─── Kutipan Halaman ───

Tapi tenang, jika mengacu pada keterangan Groeneveldt tentang kekeliruan bangsa Tiongkok mengidentifikasi Jawa sebagai “ka-ling”, jangan-jangan, “ka-ling’ yang dimaksud adalah berbagai kerajaan di Pulau Jawa.

Bisa jadi, ka-ling di tahun 435 adalah kerajaan Purnawarman, ka-ling di abad 7 adalah kerajaan Shi-ma, dan ka-ling dari tahun 766 hingga 873 adalah Kerajaan Medang. Pokoknya semua yang dari Jawa disebut Ka-ling!

Setelah itu, memang gak ada utusan lagi ke Tiongkok karena Medang mengalami pergolakan usai kekuasaan Rakai Kayuwangi, dan Dinasti Tang pralaya.

Selanjutnya Tiongkok dipimpin Dinasti Song, dan hubungannya dengan Jawa dilanjutkan Medang periode Jawa Timur.

Prestasi Ratu Shima

Kerajaan Ratu Shi-ma memiliki kesejarahan yang penting karena berbagai prestasinya. Yang pertama, ia adalah… Mandala Tertua yang Tercatat di Nusantara. Tercatat ia dikelilingi 28 negara kecil yang mengakui kekuasaannya. Jelas ini mandala kemaharajaan, jauh sebelum Sanjaya mengungkap cakrah-mandala
dalam prasasti Gunung Wukir (732 M).

Prestasi keduanya adalah menjadi Catatan Penegakkan Hukum Tertua di Nusantara. Kita semua tahu, Maharani Shi-ma terkenal karena penegakan hukumnya. Ketika orang Arab meletakkan tas berisi emas dan gak sengaja tersentuh putra mahkota, sang maharani tak segan memvonis mati darah dagingnya sendiri.

Dalam Catatan Dinasti Tang, alasannya jelas: ia ingin memberi contoh bagi seluruh masyarakat. Berarti, hukum Maharani Shi-ma ditegakkan bahkan sampai ke perbatasan.

Gak heran bila Dinasti Tang memuji: “barang yang terjatuh di jalan takkan ada yang mengambilnya.”
Yang menarik, nih, menurut Liang Liji, pakar budaya Tiongkok, itu adalah pujian tertinggi dalam tradisi Tiongkok bagi bangsa ideal yang bermoral tinggi.

Tapi sayangnya, bermunculan banyak gambaran mengenai dirinya yang kadang berbeda jauh dari sumber primer.
Contohnya… Dalam tradisi tutur, nama ratu ini ditulis “Sima” namun dibaca “Simo” khas pelafalan Jawa Baru.

Ratu Shima dari Pantura, Dalam Sumber Tradisional Konon, nama ini berarti singa atau macan. Padahal, sebenarnya nama Shi-ma adalah transliterasi dari sebutan Tiongkok Xi-ma, yang maknanya tidak diketahui.

Tapi persoalannya, satu-satunya catatan tentang Maharani Shi-ma hanyalah dari Dinasti Tang, yang disimpan di Tiongkok. Karena kosongnya sumber lokal, memori akan Maharani Shi-ma pun lenyap selama berabad-abad.

─── Data Hasil Ekstraksi ───

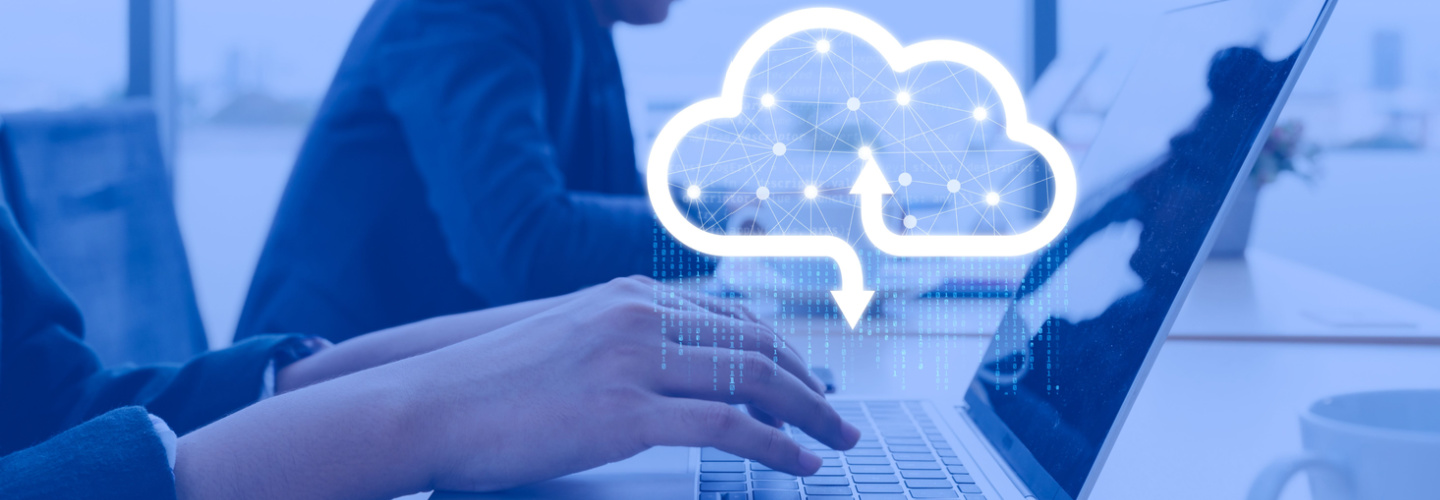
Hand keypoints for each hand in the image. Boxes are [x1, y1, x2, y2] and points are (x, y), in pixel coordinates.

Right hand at [177, 277, 857, 498]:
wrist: (425, 402)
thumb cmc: (486, 384)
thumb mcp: (564, 339)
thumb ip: (621, 341)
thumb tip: (668, 366)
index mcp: (629, 297)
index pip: (734, 319)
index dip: (784, 352)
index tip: (811, 380)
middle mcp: (641, 316)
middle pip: (756, 345)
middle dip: (810, 383)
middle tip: (840, 416)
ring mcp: (634, 360)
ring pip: (753, 380)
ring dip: (809, 414)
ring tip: (837, 441)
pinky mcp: (624, 410)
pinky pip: (727, 426)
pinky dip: (776, 445)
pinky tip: (799, 462)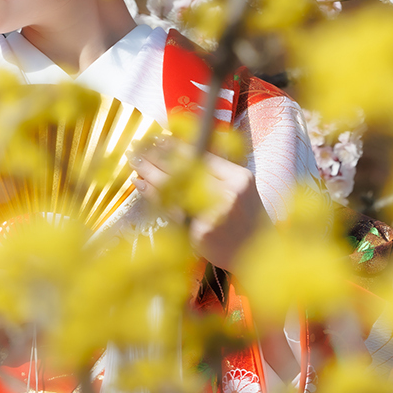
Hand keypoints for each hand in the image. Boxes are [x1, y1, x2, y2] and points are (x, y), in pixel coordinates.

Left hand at [132, 142, 269, 270]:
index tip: (158, 138)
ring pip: (174, 188)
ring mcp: (213, 215)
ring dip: (150, 172)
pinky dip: (154, 195)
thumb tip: (180, 147)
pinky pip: (172, 209)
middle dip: (157, 155)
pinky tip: (142, 184)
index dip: (176, 146)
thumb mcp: (241, 188)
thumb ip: (217, 169)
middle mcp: (228, 195)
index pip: (201, 156)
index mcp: (239, 178)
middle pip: (185, 169)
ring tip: (134, 160)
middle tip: (138, 145)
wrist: (258, 254)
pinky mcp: (200, 233)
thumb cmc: (247, 218)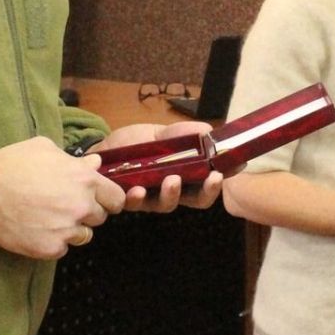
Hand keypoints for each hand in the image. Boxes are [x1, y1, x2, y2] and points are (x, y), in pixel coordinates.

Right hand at [0, 137, 124, 259]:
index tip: (98, 200)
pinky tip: (38, 229)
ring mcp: (67, 229)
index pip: (116, 198)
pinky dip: (54, 241)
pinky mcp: (51, 248)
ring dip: (73, 229)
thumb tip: (95, 164)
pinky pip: (63, 248)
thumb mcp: (44, 149)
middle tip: (65, 206)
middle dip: (87, 212)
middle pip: (100, 217)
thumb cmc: (12, 164)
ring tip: (50, 218)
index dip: (108, 198)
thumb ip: (75, 159)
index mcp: (85, 180)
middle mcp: (81, 206)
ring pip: (84, 235)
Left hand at [96, 121, 224, 211]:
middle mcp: (171, 190)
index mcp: (184, 174)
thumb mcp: (159, 134)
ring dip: (172, 194)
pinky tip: (137, 189)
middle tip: (211, 178)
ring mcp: (151, 197)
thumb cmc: (134, 144)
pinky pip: (136, 204)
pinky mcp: (128, 200)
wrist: (102, 149)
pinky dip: (138, 198)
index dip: (223, 179)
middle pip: (197, 200)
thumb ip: (182, 133)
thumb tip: (208, 130)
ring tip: (172, 180)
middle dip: (207, 192)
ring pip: (167, 205)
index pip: (209, 182)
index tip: (232, 169)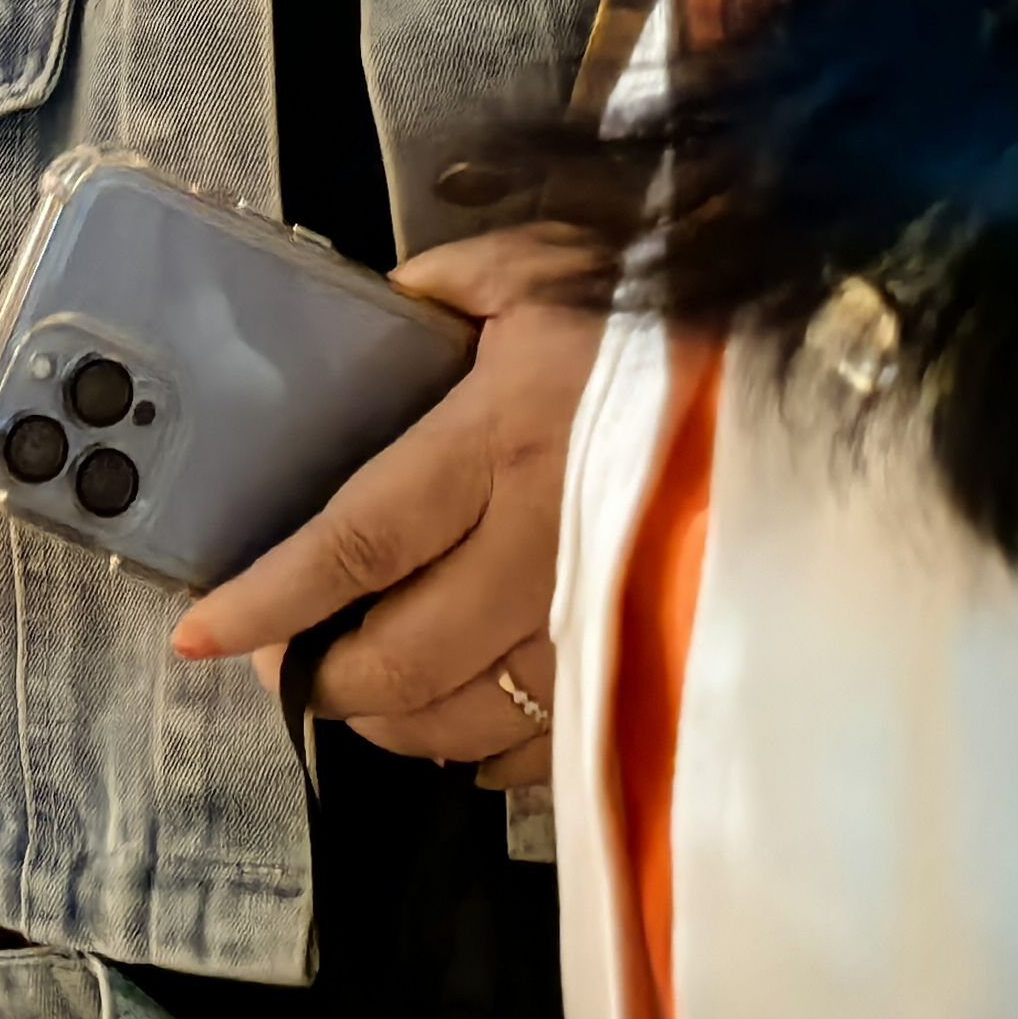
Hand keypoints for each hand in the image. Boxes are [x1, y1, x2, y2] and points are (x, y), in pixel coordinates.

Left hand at [175, 223, 607, 787]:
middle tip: (280, 664)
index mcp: (499, 444)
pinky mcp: (659, 658)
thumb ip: (438, 291)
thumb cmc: (658, 308)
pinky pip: (554, 742)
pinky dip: (488, 748)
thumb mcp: (534, 270)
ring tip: (354, 692)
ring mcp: (609, 616)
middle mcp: (547, 545)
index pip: (358, 543)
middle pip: (403, 658)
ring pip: (471, 718)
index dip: (273, 600)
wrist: (815, 357)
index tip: (201, 637)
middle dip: (321, 681)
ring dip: (393, 722)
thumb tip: (372, 308)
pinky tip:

───

Daftar Tugas:
1. Jawablah pertanyaan berikut berdasarkan teks tentang Ratu Shima.
(a) Berapa banyak negara kecil yang disebut mengakui kekuasaan kerajaan Shi-ma?
(b) Dinasti apa yang memimpin Tiongkok sesudah Dinasti Tang?
(c) Dari dinasti mana satu-satunya catatan tentang Maharani Shi-ma berasal?
2. Tuliskan ulang bagian teks tentang Ratu Shima antara "Tapi tenang, jika" dan "Jawa disebut Ka-ling!", termasuk kedua bagian itu.
3. Teruskan teks tentang Ratu Shima mulai sesudah kalimat terakhirnya.
Data tersebut tidak ada kaitannya dengan teks tentang Ratu Shima.

Jawaban Latihan:
1.
(a) 28 negara kecil.
(b) Dinasti Song.
(c) Dinasti Tang.

2.
Tapi tenang, jika mengacu pada keterangan Groeneveldt tentang kekeliruan bangsa Tiongkok mengidentifikasi Jawa sebagai “ka-ling”, jangan-jangan, “ka-ling’ yang dimaksud adalah berbagai kerajaan di Pulau Jawa.

Bisa jadi, ka-ling di tahun 435 adalah kerajaan Purnawarman, ka-ling di abad 7 adalah kerajaan Shi-ma, dan ka-ling dari tahun 766 hingga 873 adalah Kerajaan Medang. Pokoknya semua yang dari Jawa disebut Ka-ling!

3.
Orang Jawa Kuno tidak menyebutnya dalam prasasti maupun karya sastra. Bahkan sastra Jawa baru pun,
seperti Babad Tanah Jawi (1722), Babad Kediri (1832), dan pewayangan tidak mengenalnya.

Nama Shi-ma baru muncul dalam buku sejarah modern berbahasa jawa, yang diaku-aku sebagai Babad Tanah Jawi karena memang diberi judul “Babad Tanah Djawi lan Tanah-Tanah ing Sakiwa-Tengenipoen”. Padahal, buku itu baru ditulis pada tahun 1925 oleh guru-guru sekolah Belanda. Itu pun setelah Sejarawan Belanda W.P. Groeneveldt (1841- 1915), pada tahun 1880, menerbitkan buku Catatan Tiongkok tentang nusantara, yang menjadi rujukan hampir semua sejarawan modern.

Karena dari buku Groeneveldt itulah, nama Ratu Shi-ma dikenal dunia.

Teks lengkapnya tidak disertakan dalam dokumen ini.